There are a whole host of advantages to social media: it gives us a means to connect with our friends, even when they are clear across the country – or the world! – it allows us to curate pictures, videos and other content that we find of interest, and keeps us up to date on what’s happening in the news and pop culture. However, there are certainly times when social media culture stands in the way of truly enjoying experiences in the moment. For instance, “unplugged” weddings where the bride and groom ask guests to refrain from using their phones to take pictures and post to social media during the ceremony are becoming increasingly popular.
Recently, a story has emerged discussing the impact social media culture – and more specifically Selfies – is having on a much larger event.
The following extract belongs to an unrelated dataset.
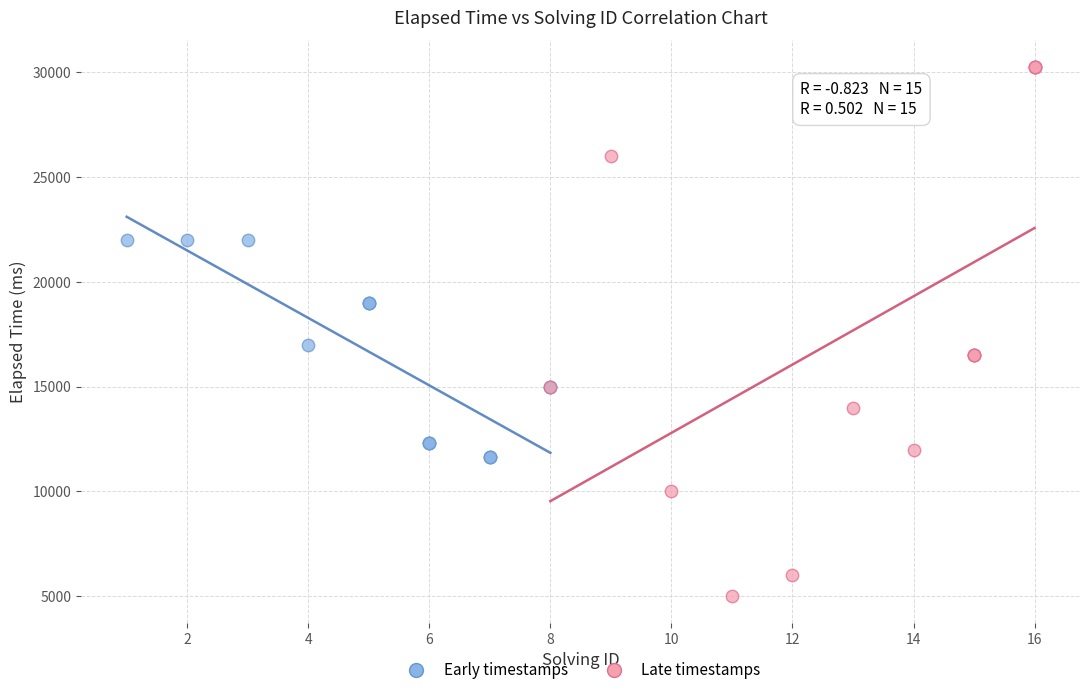

What are all the series names shown in the legend?

Early timestamps, Late timestamps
My alma mater, Bryant University, has asked graduating seniors to please refrain from taking selfies with University President Ronald Machtley as they receive their diplomas during commencement this May.
This seemed like a reasonable request to me, after all, if each of Bryant’s 850 graduates stopped to take a selfie with President Machtley, the ceremony would be almost endless. What surprised me was not the actual request, but the attention it was given by the media. A few fellow grads had posted the story on social media on Friday, and over the weekend I was hearing and seeing it everywhere: on the radio, in Huffington Post, even The New York Times covered it. In a world where everyone is constantly plugged in and poised for the almighty selfie, simply requesting that students refrain from doing so for a few hours certainly makes a big splash. But we think that Bryant’s on to something here.
A Time and a Place for Social Media
Bryant by no means is denouncing all forms of social media – they playfully made the announcement about the selfie restriction via Snapchat. Nor is President Machtley opposed to taking selfies with students in the weeks leading up to graduation. No, the University is simply addressing the fact that commencement selfies detract from the experience as a whole. Not only do they add to the already lengthy ceremony, they may impede eager parents and professional photographers from getting a good shot.
Generally, we encourage businesses to get their customers involved with social media whenever possible, but there are definitely cases when you may want to take a leaf out of Bryant’s book and set a time and place for social media and selfies. For instance, if your service is experience based, for instance, say you own a shooting range, it’s wise to make the range an “unplugged” zone, for obvious safety reasons. Or, if you run a cooking class, you may want to ask students to hold off on taking pictures until the dish is complete as they may risk missing an important instruction.
Assess your business and see if there are any areas where your customers would benefit from an “unplugged” environment. Be sure to post notices and make announcements not only detailing that these are social media & selfie free zones, but why as well! Your customers should know that you want them to have the best experience possible and that putting the smartphone down can help them do so!